### Your objective
Filter this material down to the lines that contain the string "Invitational", and return those lines.
▬▬▬▬▬▬
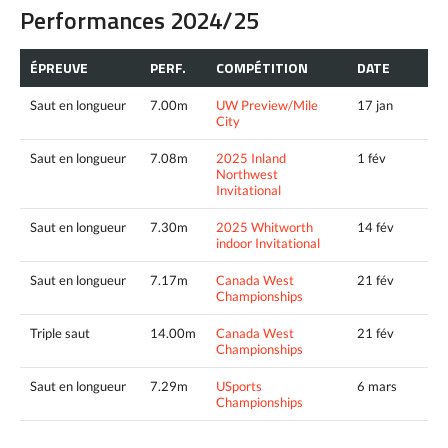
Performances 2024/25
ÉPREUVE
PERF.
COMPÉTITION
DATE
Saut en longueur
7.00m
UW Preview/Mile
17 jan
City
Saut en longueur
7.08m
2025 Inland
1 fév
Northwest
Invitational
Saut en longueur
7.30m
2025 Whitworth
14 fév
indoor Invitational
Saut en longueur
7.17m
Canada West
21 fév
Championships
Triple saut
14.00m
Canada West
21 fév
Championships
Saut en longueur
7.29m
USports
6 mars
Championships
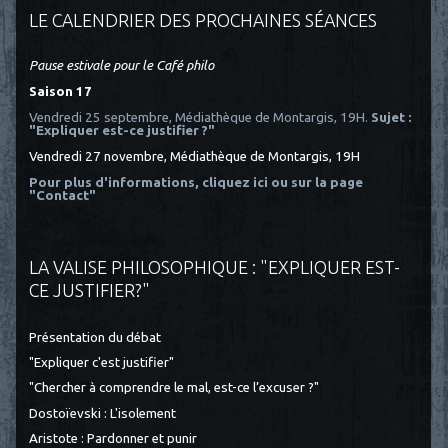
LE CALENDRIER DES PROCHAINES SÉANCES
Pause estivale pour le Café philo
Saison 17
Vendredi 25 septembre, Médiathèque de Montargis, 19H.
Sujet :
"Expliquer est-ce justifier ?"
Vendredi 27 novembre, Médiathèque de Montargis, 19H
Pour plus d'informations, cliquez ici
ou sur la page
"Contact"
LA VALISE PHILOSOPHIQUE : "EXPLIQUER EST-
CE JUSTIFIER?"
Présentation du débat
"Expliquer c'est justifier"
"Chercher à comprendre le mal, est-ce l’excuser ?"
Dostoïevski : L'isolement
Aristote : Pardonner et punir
▬▬▬▬▬▬
### Task output
Invitational
indoor Invitational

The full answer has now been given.